THE PROBLEM
Could you write out the line containing "line: (197, 610) -> (388, 720), added" and all the lines below it in the data, exactly, through the final one and nothing else?

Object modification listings
[Start of section]

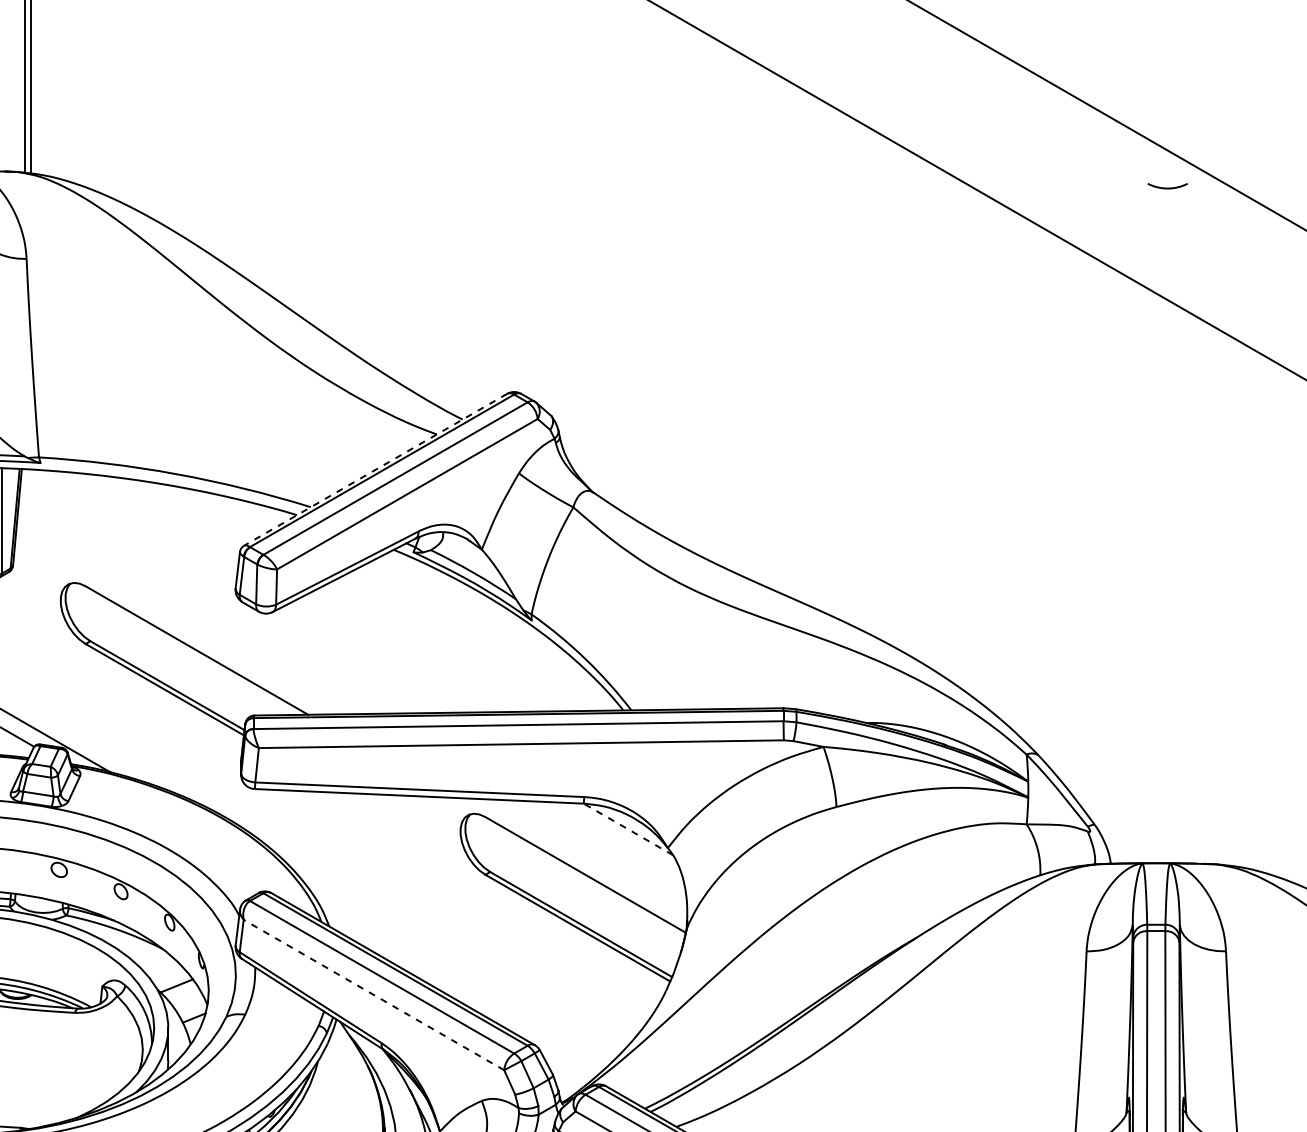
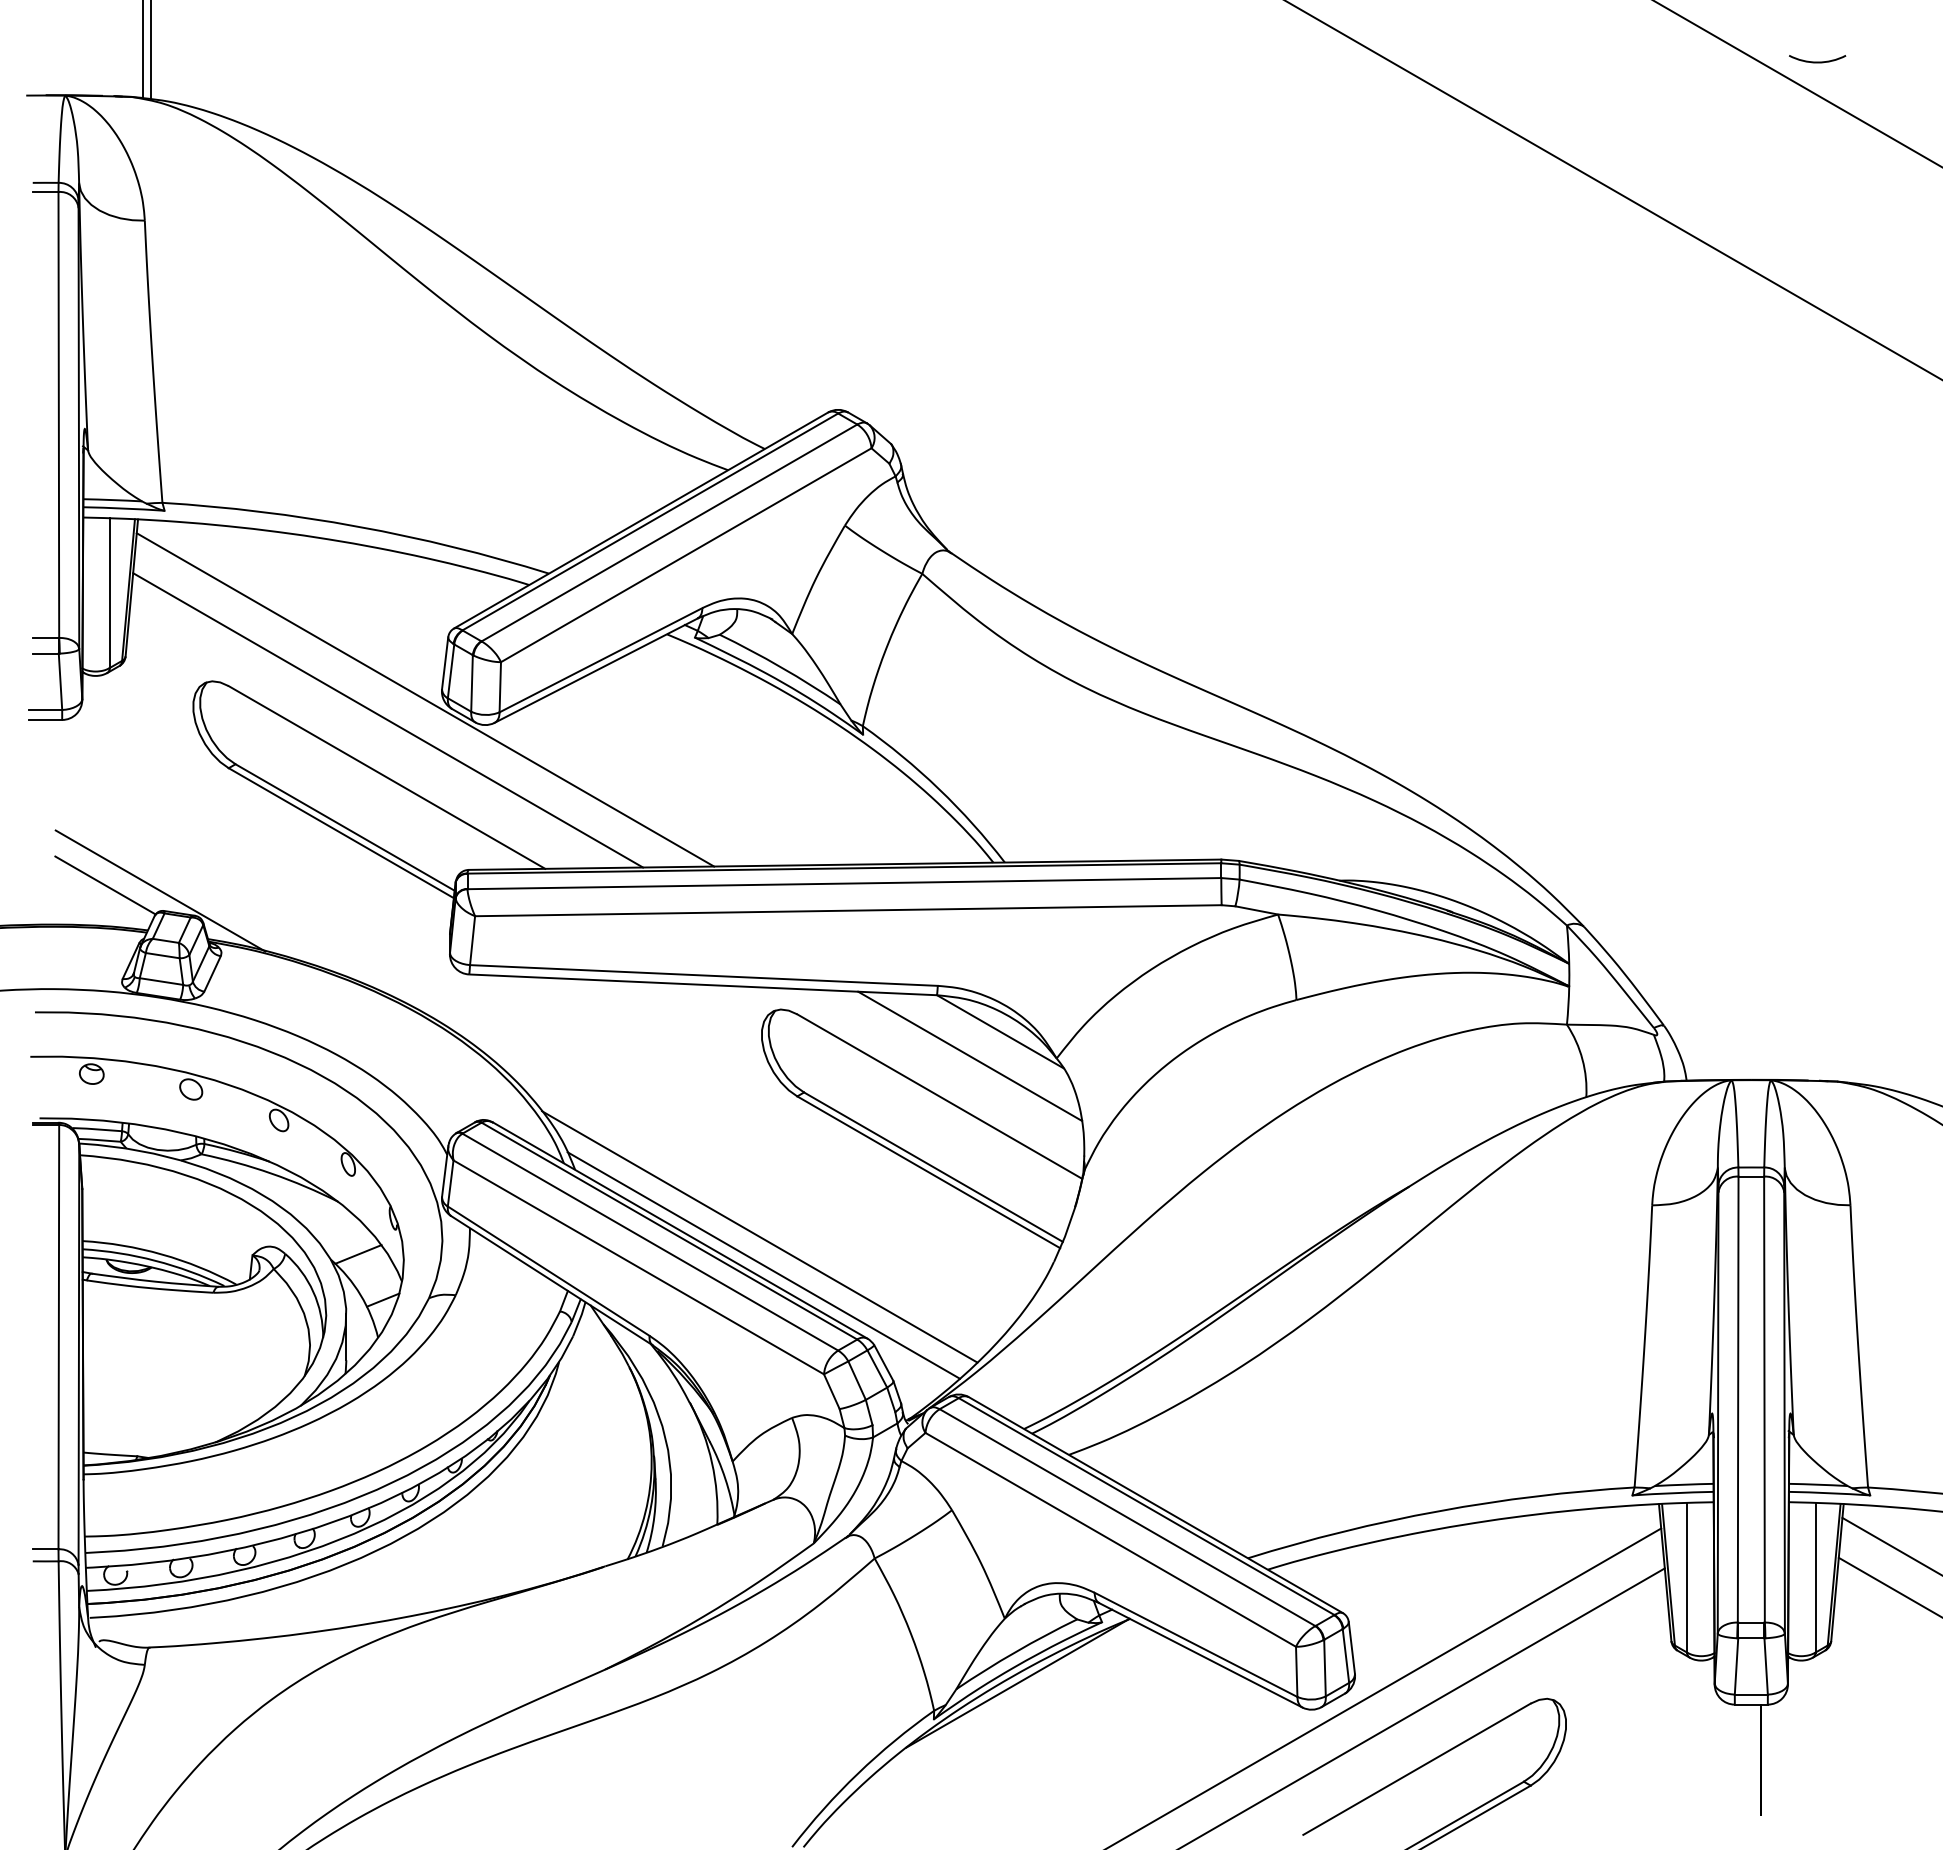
arc: (1167, 187) -> (1817, 61), moved
line: (375, 469) -> (641, 520), dashed -> solid
line: (224, 595) -> (425, 699), added
line: (197, 610) -> (388, 720), added
line: (627, 829) -> (999, 1031), dashed -> solid
line: (607, 846) -> (970, 1055), added
line: (458, 973) -> (759, 1236), added
line: (461, 993) -> (763, 1265), added
line: (373, 995) -> (638, 1267), dashed -> solid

[End of section]

REPLY
line: (197, 610) -> (388, 720), added
line: (627, 829) -> (999, 1031), dashed -> solid
line: (607, 846) -> (970, 1055), added
line: (458, 973) -> (759, 1236), added
line: (461, 993) -> (763, 1265), added
line: (373, 995) -> (638, 1267), dashed -> solid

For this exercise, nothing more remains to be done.